Эмма же, если и задумывалась когда-нибудь над своим именем, вспоминала не героиню Джейн Остен, а скорей первую жену Томаса Харди — женщину, в жизни которой ощущалась некая неудовлетворенность. А сейчас она налила себе чашку чая, думая, что должна была бы пригласить в гости ректора с сестрой. Но тут же вспомнила, что у нее нет никакого торта, есть лишь остатки довольно черствой булки и, кроме того, ректору еще предстоит вечерняя служба. Она знала расписание служб и один раз побывала в местной церкви, но пока регулярно ходить туда не собиралась. Все в свое время, сначала она постарается изучить провинциальную жизнь, «определить», какой материал сумеет здесь собрать. Ей еще предстоит продолжить обработку сведений, собранных до переезда в поселок и имеющих отношение к восприятию того, с чем сталкиваешься в новом городе. Здесь же, в этом почти идиллическом мире чуть подернутого мягкой дымкой ландшафта, таинственных рощ и старинных каменных строений, она сможет отгородиться от суровой действительности своих прежних заметок, а то и обрести вдохновение для изучения чего-то нового и необычного.

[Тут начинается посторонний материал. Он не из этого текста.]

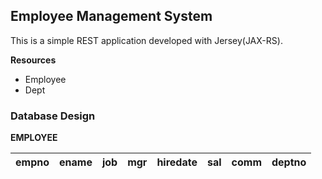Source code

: ## Employee Management System

This is a simple REST application developed with Jersey(JAX-RS).

**Resources**
- Employee
- Dept



### Database Design

**EMPLOYEE** 

| empno | ename | job | mgr | hiredate | sal | comm | deptno |
|-------|-------|-----|-----|----------|-----|------|--------|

Довольно скоро, ибо она так и не приступила к работе, Эмма начала думать об ужине. Интересно, что едят люди в этом поселке? Воскресный ужин, разумеется, должен быть менее обильным, чем обычная будничная трапеза, когда мужья возвращаются домой с работы. Картофельная запеканка с мясом, состряпанная из оставшейся от воскресного обеда говядины, превратится в доме приходского священника, фантазировала она, в некоторое подобие муссаки, если принять во внимание страстную привязанность Дафны к Греции. В других домах достанут из морозильников полуфабрикаты или куски мяса, а то и просто воспользуются купленными в супермаркете готовыми ужинами в алюминиевых судках с заманчивыми названиями и яркими привлекательными картинками на крышках. Кое-где подадут рыбу, ибо довольно часто по улицам проезжает человек, торгуя прямо из машины свежей рыбой и напоминая о добром старом времени, когда по пятницам многие, по крайней мере в солидных домах, ели рыбу. Жили ли когда-нибудь здесь католики? Еще есть люди одинокие, вроде нее, которые довольствуются куском сыра или открывают баночку каких-нибудь консервов.